Segment Start: Task material

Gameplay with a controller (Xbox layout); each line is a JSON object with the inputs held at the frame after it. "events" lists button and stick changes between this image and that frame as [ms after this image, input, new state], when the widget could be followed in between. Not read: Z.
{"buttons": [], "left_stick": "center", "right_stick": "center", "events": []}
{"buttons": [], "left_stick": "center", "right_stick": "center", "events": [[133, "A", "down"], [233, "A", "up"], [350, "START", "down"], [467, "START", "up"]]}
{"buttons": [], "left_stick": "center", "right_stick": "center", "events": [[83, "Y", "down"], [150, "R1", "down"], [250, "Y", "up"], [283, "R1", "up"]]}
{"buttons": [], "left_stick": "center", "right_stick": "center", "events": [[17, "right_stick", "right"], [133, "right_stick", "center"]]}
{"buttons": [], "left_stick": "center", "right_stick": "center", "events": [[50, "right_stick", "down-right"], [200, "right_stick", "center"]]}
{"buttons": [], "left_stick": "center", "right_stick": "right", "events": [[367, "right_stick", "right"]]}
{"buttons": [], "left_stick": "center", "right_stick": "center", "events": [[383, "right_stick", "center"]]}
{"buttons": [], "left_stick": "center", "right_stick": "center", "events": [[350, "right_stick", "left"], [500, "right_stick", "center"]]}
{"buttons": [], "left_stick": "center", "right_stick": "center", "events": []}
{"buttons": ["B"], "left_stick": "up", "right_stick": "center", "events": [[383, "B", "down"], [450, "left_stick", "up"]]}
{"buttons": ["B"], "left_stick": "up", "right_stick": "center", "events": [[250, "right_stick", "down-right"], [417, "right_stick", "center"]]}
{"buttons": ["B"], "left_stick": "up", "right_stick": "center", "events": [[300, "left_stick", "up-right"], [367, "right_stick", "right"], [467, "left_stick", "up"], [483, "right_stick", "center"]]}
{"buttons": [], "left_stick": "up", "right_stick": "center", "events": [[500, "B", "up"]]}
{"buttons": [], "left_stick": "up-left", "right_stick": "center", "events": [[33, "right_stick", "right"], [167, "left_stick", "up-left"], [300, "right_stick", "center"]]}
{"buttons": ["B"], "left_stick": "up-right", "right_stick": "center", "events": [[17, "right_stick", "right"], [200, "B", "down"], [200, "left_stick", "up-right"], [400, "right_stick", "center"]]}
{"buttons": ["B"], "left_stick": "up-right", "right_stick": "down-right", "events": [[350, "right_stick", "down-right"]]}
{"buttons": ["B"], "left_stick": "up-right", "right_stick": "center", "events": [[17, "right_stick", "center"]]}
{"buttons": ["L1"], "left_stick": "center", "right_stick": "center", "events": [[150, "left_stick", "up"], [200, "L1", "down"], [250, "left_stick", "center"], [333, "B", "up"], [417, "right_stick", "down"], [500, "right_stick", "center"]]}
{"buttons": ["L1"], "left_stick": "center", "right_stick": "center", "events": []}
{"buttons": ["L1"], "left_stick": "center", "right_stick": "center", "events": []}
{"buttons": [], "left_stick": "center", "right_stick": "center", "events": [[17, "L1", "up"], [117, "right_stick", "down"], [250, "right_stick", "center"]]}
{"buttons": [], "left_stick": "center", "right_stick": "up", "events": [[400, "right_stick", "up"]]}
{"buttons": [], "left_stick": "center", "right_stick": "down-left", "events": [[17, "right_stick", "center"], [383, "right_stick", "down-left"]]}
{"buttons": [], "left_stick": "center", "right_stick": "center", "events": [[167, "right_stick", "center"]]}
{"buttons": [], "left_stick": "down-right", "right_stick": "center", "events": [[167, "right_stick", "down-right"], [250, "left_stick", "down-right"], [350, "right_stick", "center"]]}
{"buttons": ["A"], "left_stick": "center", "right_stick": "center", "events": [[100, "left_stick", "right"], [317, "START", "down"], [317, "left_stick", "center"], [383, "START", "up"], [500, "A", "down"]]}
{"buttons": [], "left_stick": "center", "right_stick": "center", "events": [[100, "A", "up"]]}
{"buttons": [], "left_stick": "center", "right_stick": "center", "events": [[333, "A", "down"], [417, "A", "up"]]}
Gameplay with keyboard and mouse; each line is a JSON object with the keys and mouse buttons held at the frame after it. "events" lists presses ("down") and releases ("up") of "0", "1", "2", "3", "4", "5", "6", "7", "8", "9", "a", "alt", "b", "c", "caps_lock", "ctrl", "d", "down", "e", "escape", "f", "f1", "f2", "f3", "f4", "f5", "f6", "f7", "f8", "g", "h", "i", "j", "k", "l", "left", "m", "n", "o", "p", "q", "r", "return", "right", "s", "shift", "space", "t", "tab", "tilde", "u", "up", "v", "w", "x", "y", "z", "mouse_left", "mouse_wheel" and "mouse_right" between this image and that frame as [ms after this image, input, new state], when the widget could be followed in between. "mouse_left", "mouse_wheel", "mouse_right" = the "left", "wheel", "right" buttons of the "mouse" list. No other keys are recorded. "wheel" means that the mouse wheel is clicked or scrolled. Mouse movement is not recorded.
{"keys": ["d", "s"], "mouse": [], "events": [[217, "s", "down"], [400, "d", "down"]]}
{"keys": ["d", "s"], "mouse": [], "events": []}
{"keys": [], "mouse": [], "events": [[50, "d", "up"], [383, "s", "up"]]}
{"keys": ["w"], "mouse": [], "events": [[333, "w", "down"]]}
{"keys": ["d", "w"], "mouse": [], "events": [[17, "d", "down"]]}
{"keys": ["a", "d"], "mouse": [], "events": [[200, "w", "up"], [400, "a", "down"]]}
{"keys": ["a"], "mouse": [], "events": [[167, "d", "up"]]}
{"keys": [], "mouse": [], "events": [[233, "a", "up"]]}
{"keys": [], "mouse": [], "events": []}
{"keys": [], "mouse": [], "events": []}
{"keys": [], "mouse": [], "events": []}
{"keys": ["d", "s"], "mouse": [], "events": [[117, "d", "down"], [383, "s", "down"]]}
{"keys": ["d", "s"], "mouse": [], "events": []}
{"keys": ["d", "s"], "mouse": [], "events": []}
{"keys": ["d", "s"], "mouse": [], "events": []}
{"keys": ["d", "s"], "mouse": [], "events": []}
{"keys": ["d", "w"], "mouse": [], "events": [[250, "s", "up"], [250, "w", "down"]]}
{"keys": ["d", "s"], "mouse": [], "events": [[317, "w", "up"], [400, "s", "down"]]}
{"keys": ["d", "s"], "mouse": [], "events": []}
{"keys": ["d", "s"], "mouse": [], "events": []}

Segment End: Task material

Show all lines from the listing above in which "widget" appears.

### Response box
Gameplay with a controller (Xbox layout); each line is a JSON object with the inputs held at the frame after it. "events" lists button and stick changes between this image and that frame as [ms after this image, input, new state], when the widget could be followed in between. Not read: Z.
Gameplay with keyboard and mouse; each line is a JSON object with the keys and mouse buttons held at the frame after it. "events" lists presses ("down") and releases ("up") of "0", "1", "2", "3", "4", "5", "6", "7", "8", "9", "a", "alt", "b", "c", "caps_lock", "ctrl", "d", "down", "e", "escape", "f", "f1", "f2", "f3", "f4", "f5", "f6", "f7", "f8", "g", "h", "i", "j", "k", "l", "left", "m", "n", "o", "p", "q", "r", "return", "right", "s", "shift", "space", "t", "tab", "tilde", "u", "up", "v", "w", "x", "y", "z", "mouse_left", "mouse_wheel" and "mouse_right" between this image and that frame as [ms after this image, input, new state], when the widget could be followed in between. "mouse_left", "mouse_wheel", "mouse_right" = the "left", "wheel", "right" buttons of the "mouse" list. No other keys are recorded. "wheel" means that the mouse wheel is clicked or scrolled. Mouse movement is not recorded.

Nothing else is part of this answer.